◆ **Short task**: Reproduce everything in the items below from the line containing "genus: Cardamine" down to the line containing "family: Pyralidae", including both of those lines.

* Begin Material for this exercise *

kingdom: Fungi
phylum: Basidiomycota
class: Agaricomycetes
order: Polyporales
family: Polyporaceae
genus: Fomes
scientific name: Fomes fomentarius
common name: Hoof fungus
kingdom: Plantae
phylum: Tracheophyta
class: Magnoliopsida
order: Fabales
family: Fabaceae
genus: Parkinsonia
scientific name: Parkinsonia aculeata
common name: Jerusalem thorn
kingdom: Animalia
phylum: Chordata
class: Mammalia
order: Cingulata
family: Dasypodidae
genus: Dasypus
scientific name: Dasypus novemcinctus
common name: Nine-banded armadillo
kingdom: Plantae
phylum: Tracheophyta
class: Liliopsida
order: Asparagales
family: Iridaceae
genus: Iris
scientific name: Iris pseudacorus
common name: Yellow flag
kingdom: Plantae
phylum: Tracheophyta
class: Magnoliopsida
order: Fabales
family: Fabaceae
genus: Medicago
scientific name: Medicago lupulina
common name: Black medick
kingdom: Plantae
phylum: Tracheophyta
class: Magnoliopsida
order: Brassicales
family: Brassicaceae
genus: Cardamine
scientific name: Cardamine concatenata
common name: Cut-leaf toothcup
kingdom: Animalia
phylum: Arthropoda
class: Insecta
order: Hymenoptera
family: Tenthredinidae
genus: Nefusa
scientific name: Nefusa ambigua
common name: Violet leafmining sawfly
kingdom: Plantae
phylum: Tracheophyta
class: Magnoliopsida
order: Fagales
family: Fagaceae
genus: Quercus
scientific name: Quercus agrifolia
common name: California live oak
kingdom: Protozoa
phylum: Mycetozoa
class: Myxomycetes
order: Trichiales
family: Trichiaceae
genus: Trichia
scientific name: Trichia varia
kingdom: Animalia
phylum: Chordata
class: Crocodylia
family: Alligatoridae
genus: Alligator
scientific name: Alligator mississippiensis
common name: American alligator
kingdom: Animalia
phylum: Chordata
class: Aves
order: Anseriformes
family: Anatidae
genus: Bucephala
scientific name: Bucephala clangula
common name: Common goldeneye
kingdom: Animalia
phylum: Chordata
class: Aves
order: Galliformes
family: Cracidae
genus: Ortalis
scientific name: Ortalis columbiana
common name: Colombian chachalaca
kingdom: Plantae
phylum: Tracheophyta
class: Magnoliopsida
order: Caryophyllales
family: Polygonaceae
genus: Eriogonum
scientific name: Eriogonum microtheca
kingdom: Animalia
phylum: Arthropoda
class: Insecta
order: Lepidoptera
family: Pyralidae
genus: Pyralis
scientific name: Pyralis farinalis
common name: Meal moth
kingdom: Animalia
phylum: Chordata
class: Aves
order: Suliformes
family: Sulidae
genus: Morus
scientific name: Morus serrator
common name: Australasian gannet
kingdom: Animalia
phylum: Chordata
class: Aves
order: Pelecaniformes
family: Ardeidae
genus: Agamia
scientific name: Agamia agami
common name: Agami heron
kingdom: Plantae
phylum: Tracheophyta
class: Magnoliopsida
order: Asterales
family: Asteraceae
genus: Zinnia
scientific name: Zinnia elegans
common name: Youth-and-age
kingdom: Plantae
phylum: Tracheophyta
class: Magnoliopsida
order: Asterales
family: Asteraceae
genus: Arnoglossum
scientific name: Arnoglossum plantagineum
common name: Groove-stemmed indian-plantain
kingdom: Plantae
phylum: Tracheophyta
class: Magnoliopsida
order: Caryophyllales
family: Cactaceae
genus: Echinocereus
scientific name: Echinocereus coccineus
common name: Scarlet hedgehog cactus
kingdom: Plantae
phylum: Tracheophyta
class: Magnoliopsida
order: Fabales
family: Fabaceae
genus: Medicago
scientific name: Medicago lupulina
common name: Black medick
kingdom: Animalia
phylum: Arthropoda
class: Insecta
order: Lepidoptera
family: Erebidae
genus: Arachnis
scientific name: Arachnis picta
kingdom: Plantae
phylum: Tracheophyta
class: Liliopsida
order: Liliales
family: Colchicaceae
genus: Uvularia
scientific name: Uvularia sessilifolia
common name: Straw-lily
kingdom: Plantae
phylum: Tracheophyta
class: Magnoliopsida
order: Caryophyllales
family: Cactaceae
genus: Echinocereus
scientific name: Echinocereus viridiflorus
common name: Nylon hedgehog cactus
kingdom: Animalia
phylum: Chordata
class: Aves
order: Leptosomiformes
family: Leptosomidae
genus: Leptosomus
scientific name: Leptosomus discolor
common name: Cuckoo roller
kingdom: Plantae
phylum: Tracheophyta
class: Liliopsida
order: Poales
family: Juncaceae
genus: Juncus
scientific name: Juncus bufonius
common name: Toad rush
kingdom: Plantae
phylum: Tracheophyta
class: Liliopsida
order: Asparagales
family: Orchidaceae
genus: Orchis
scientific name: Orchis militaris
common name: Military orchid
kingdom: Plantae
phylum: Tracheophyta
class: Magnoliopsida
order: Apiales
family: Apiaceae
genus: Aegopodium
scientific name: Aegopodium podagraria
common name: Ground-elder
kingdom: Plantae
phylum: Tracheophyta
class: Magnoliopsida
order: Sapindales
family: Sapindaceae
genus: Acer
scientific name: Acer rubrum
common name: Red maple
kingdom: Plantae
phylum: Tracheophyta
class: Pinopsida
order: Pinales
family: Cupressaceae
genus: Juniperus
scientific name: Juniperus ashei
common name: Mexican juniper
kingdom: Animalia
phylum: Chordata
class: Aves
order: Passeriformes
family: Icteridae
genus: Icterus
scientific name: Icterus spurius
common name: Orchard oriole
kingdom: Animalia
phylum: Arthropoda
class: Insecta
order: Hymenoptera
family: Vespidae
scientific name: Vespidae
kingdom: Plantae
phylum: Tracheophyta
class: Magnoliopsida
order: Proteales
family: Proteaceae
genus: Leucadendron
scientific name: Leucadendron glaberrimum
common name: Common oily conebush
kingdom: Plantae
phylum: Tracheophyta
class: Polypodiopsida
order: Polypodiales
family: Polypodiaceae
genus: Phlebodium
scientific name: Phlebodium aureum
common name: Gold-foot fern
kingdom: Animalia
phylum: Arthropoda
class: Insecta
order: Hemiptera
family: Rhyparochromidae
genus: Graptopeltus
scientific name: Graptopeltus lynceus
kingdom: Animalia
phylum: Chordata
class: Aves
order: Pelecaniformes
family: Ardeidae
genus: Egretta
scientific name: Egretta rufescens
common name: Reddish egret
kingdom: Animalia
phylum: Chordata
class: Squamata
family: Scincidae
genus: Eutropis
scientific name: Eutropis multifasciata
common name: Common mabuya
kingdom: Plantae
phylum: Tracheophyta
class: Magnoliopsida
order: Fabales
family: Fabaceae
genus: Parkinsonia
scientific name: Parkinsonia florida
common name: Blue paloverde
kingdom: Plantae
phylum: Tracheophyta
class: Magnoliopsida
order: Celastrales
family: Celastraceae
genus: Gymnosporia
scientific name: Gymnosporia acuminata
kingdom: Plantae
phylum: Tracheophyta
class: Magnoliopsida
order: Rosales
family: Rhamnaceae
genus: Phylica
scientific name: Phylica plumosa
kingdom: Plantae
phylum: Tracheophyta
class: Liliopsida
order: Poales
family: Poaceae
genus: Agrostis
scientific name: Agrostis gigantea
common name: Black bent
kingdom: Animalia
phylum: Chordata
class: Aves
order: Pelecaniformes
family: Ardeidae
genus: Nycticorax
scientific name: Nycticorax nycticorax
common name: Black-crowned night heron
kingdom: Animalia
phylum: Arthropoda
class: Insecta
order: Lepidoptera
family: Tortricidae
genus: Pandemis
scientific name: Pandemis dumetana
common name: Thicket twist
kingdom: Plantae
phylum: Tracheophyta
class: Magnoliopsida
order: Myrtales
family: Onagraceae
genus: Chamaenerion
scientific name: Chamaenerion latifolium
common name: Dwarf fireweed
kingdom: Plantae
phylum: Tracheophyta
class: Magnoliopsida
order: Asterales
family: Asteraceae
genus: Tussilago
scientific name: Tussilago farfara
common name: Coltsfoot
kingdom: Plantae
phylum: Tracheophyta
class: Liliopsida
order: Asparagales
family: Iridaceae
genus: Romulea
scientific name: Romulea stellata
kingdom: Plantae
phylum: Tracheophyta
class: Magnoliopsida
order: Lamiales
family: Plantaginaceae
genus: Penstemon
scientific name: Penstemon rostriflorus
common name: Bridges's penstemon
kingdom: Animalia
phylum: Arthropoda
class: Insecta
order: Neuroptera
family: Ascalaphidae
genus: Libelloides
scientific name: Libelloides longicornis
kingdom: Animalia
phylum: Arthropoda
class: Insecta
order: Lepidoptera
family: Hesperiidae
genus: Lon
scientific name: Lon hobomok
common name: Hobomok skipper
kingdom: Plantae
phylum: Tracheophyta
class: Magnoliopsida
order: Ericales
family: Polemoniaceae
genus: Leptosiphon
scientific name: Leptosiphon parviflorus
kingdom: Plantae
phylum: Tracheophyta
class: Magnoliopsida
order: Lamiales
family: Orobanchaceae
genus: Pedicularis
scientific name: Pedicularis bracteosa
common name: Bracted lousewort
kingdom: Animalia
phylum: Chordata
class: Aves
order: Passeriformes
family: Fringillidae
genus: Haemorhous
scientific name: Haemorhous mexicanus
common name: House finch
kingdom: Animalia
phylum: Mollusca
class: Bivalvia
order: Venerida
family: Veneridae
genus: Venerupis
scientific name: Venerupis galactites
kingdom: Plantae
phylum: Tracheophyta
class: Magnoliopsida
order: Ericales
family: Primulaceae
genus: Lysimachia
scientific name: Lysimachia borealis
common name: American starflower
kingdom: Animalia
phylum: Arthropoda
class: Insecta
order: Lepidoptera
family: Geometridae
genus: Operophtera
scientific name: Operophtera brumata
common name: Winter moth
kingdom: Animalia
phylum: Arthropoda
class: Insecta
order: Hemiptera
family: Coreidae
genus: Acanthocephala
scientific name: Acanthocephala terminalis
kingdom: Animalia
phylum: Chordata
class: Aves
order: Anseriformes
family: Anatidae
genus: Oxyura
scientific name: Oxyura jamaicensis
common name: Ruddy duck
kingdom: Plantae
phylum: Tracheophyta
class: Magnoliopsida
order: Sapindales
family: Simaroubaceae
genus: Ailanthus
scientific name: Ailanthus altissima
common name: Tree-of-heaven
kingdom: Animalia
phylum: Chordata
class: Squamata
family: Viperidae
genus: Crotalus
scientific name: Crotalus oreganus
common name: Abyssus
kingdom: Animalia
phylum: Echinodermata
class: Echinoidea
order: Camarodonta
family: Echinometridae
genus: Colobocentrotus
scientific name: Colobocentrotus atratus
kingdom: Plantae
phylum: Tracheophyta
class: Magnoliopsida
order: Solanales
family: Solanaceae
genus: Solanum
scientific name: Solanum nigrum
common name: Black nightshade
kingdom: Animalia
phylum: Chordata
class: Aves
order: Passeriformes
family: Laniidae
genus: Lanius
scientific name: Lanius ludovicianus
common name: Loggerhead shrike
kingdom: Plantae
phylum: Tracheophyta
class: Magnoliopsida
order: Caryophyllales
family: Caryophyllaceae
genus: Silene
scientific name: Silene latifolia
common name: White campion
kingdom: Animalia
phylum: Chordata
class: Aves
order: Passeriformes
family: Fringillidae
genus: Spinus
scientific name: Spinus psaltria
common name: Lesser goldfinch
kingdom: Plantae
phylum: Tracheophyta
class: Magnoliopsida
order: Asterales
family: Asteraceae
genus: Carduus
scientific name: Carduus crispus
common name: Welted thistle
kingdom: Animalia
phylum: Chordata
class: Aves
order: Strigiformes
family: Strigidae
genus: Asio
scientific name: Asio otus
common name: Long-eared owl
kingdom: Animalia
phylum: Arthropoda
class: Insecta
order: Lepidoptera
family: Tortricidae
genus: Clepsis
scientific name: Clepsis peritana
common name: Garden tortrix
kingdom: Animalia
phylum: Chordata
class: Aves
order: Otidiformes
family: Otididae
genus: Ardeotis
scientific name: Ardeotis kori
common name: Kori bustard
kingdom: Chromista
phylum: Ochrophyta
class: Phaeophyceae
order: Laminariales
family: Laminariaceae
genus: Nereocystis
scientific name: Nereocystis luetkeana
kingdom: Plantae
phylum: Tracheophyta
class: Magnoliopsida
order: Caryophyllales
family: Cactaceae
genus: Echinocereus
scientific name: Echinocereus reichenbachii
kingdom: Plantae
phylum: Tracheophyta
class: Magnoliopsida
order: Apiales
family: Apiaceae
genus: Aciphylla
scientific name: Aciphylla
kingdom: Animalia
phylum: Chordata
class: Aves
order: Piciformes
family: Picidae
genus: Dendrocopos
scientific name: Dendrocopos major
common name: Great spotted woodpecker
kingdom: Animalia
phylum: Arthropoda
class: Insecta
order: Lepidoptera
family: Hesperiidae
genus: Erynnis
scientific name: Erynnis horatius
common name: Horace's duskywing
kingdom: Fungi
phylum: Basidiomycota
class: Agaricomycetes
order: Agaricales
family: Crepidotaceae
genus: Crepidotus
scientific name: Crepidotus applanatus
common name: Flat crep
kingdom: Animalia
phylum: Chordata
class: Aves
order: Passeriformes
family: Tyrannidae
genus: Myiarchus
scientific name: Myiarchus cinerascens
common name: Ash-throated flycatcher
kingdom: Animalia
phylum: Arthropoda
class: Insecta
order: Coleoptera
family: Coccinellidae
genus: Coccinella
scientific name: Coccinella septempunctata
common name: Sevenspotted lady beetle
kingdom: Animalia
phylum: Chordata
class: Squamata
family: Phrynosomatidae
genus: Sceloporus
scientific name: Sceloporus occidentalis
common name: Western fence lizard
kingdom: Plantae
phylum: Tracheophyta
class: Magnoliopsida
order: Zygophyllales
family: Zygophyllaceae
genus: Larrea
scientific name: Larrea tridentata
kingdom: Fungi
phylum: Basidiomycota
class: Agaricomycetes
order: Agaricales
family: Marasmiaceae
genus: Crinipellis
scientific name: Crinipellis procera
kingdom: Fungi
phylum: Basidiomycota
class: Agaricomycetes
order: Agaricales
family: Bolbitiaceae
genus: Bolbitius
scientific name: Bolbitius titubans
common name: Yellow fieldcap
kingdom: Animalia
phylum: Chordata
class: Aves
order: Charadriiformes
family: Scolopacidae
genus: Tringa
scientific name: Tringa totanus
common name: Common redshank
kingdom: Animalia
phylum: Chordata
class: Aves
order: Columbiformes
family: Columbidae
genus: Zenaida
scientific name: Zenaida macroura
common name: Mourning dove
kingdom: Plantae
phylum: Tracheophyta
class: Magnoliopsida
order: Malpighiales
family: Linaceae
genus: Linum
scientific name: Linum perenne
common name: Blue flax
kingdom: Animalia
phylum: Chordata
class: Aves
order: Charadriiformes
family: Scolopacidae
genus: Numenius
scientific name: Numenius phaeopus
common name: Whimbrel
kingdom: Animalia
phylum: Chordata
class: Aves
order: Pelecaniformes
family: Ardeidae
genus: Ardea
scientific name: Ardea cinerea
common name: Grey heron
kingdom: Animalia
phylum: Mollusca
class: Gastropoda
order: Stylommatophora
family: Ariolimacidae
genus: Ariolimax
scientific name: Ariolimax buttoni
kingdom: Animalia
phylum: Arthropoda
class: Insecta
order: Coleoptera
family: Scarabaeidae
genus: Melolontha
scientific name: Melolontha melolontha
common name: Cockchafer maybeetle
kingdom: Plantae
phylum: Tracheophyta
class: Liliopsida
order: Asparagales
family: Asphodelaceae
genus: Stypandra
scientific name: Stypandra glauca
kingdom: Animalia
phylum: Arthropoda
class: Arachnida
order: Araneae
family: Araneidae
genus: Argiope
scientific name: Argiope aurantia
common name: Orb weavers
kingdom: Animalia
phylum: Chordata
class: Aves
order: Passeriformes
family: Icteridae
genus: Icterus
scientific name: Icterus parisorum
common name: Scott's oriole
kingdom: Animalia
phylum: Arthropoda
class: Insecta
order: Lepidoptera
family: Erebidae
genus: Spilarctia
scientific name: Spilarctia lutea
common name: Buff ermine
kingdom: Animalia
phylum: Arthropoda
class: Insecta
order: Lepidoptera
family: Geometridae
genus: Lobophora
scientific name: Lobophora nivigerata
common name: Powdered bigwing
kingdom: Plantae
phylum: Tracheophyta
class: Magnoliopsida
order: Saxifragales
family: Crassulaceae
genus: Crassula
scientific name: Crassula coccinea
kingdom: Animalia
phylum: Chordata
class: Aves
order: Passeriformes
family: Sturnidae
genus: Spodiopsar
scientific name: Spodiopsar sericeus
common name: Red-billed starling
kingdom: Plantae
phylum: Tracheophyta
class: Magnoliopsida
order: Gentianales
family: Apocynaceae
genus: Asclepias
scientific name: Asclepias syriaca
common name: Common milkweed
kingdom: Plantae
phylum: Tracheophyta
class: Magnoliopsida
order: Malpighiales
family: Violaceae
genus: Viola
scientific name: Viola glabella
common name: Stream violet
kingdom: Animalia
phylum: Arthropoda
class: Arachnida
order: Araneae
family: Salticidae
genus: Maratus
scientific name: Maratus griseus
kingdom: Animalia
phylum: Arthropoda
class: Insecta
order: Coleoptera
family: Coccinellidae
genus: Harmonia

* End Material for this exercise *

◆ **Output of the exercise**:
genus: Cardamine
scientific name: Cardamine concatenata
common name: Cut-leaf toothcup
kingdom: Animalia
phylum: Arthropoda
class: Insecta
order: Hymenoptera
family: Tenthredinidae
genus: Nefusa
scientific name: Nefusa ambigua
common name: Violet leafmining sawfly
kingdom: Plantae
phylum: Tracheophyta
class: Magnoliopsida
order: Fagales
family: Fagaceae
genus: Quercus
scientific name: Quercus agrifolia
common name: California live oak
kingdom: Protozoa
phylum: Mycetozoa
class: Myxomycetes
order: Trichiales
family: Trichiaceae
genus: Trichia
scientific name: Trichia varia
kingdom: Animalia
phylum: Chordata
class: Crocodylia
family: Alligatoridae
genus: Alligator
scientific name: Alligator mississippiensis
common name: American alligator
kingdom: Animalia
phylum: Chordata
class: Aves
order: Anseriformes
family: Anatidae
genus: Bucephala
scientific name: Bucephala clangula
common name: Common goldeneye
kingdom: Animalia
phylum: Chordata
class: Aves
order: Galliformes
family: Cracidae
genus: Ortalis
scientific name: Ortalis columbiana
common name: Colombian chachalaca
kingdom: Plantae
phylum: Tracheophyta
class: Magnoliopsida
order: Caryophyllales
family: Polygonaceae
genus: Eriogonum
scientific name: Eriogonum microtheca
kingdom: Animalia
phylum: Arthropoda
class: Insecta
order: Lepidoptera
family: Pyralidae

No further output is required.